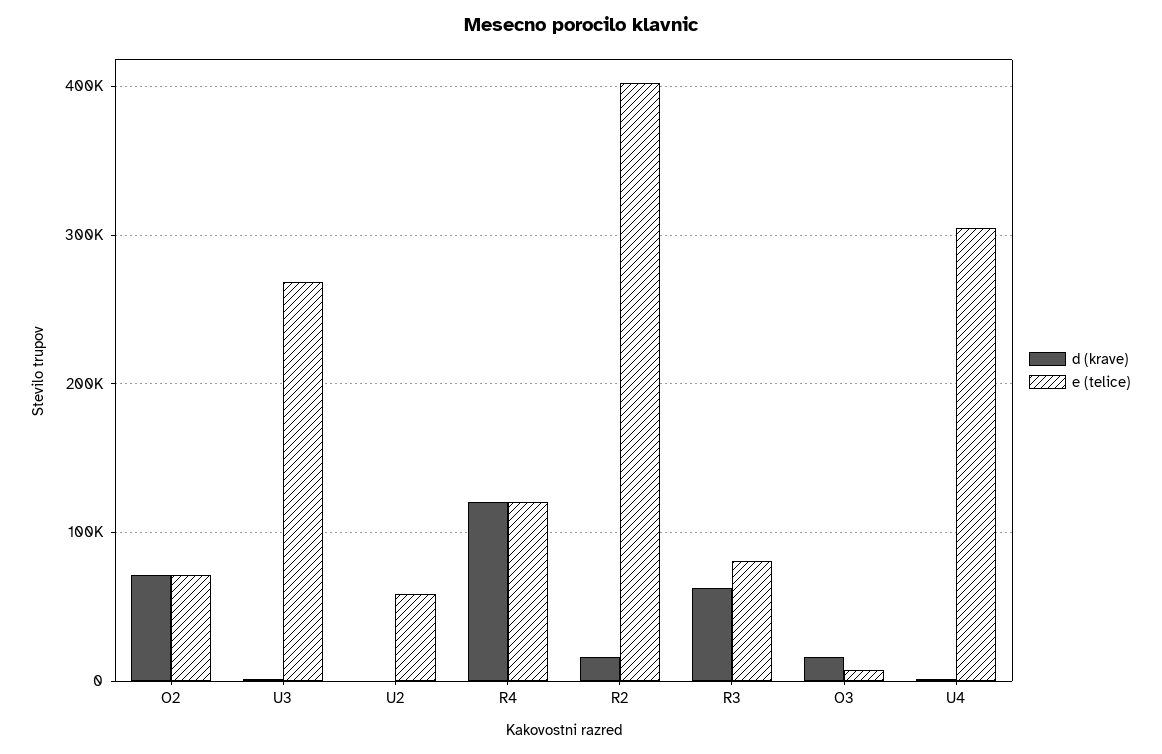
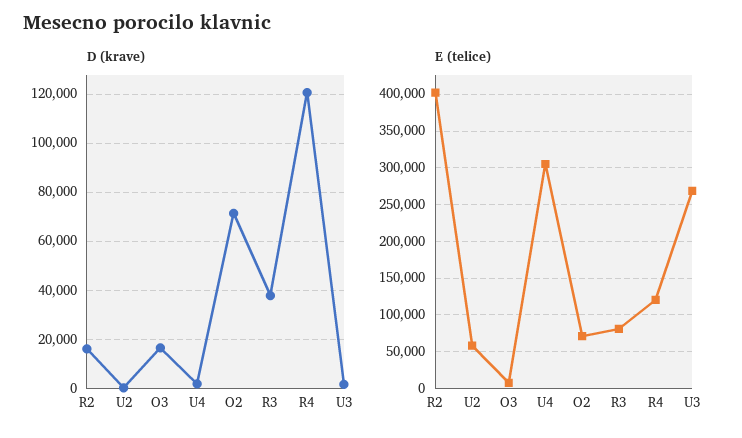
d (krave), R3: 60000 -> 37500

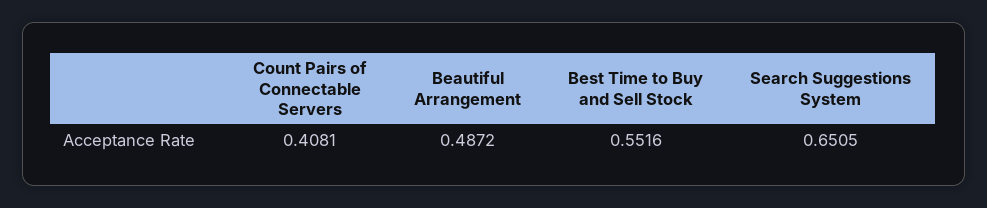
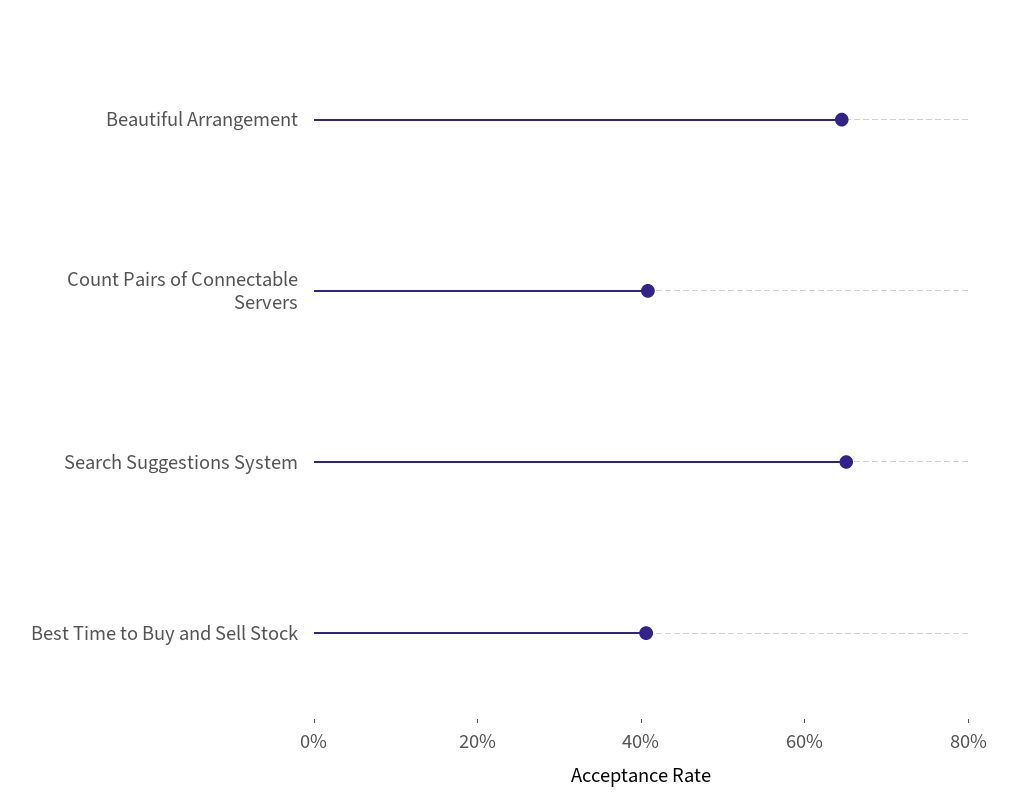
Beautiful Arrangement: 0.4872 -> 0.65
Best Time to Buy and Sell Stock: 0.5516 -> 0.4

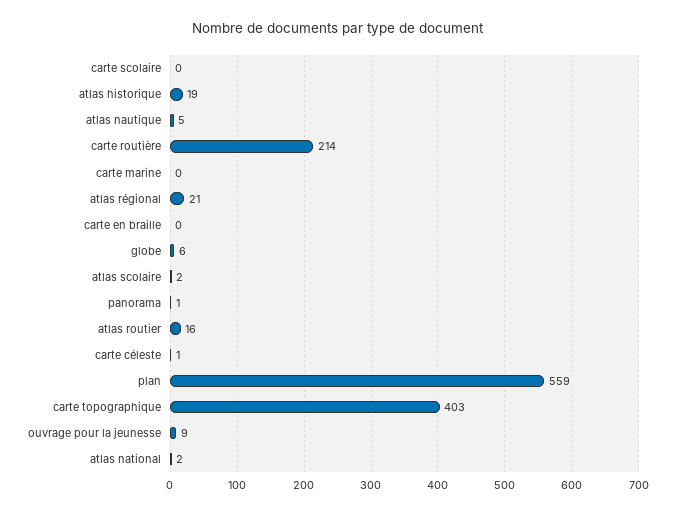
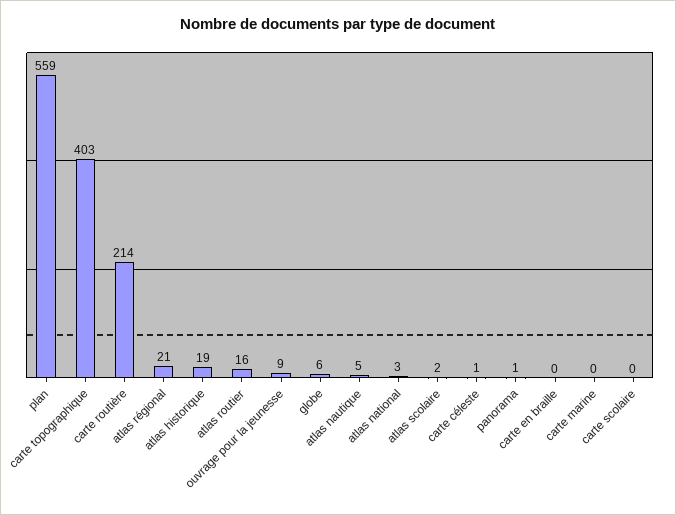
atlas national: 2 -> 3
---
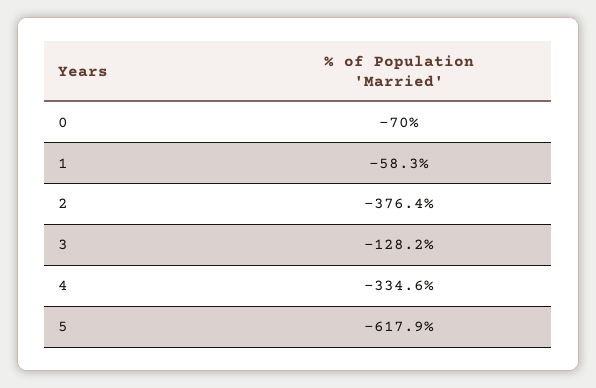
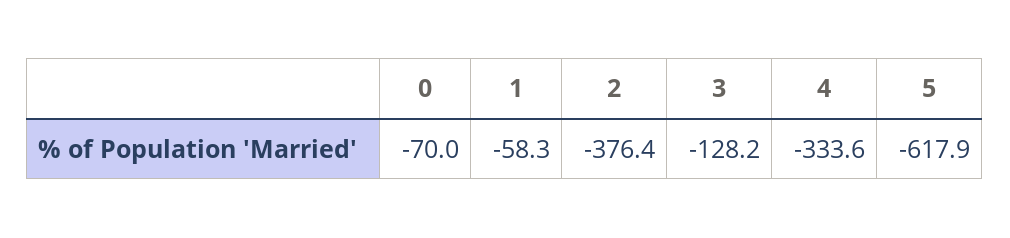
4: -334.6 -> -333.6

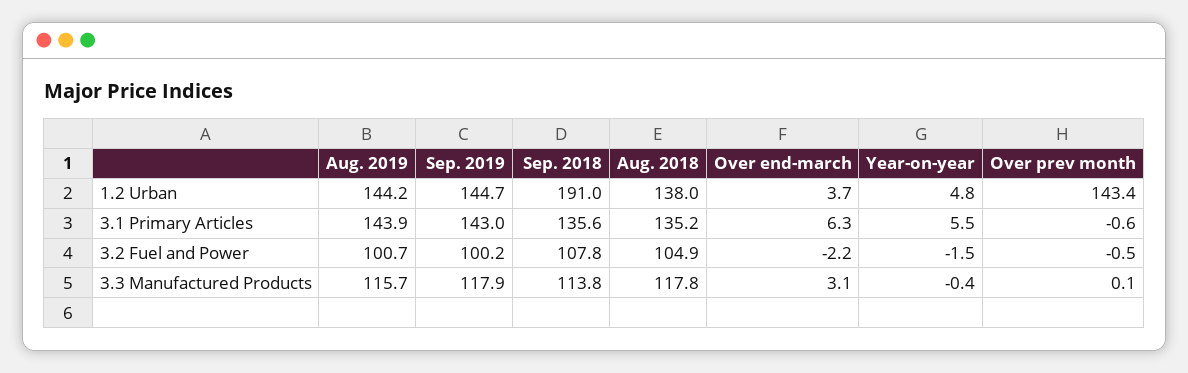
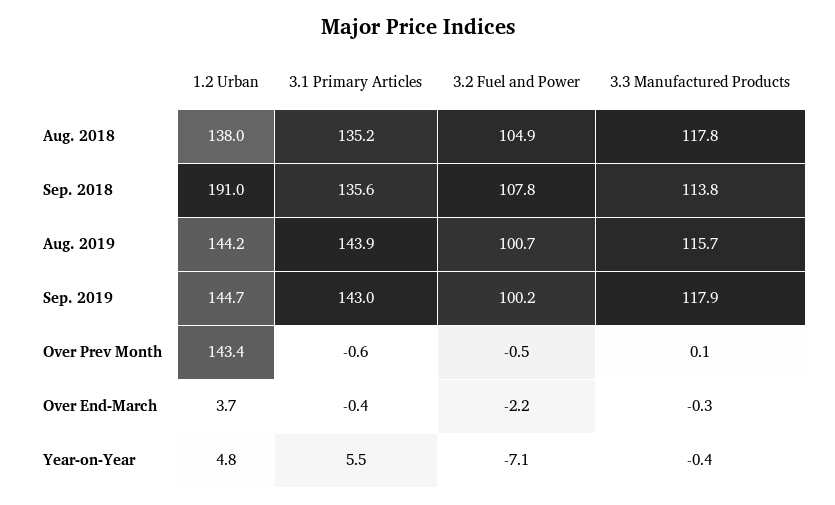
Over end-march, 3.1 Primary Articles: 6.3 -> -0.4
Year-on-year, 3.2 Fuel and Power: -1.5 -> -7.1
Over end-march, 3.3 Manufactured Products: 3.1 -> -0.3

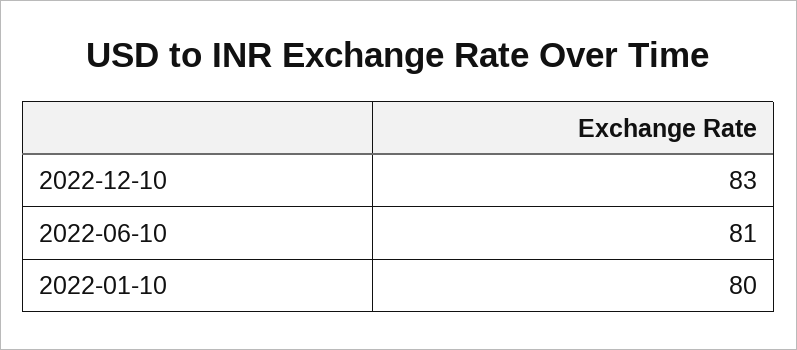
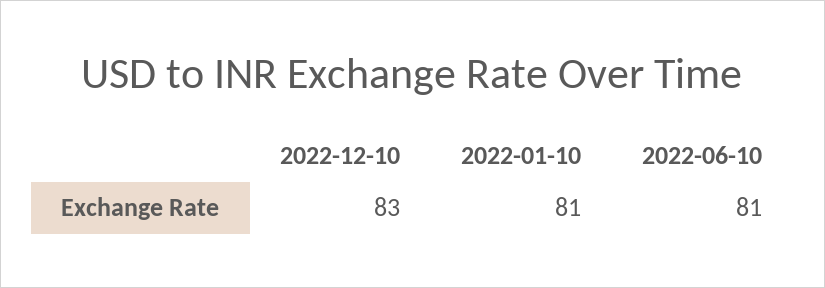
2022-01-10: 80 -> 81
* * *
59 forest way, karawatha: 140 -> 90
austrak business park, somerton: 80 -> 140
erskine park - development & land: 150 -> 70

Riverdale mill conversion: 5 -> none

About this exercise: Using only the listing above, restate exactly the lines from the line containing "erskine park - development & land: 150 -> 70" through the line containing "Riverdale mill conversion: 5 -> none", both included.

Solution to the problem:
erskine park - development & land: 150 -> 70

Riverdale mill conversion: 5 -> none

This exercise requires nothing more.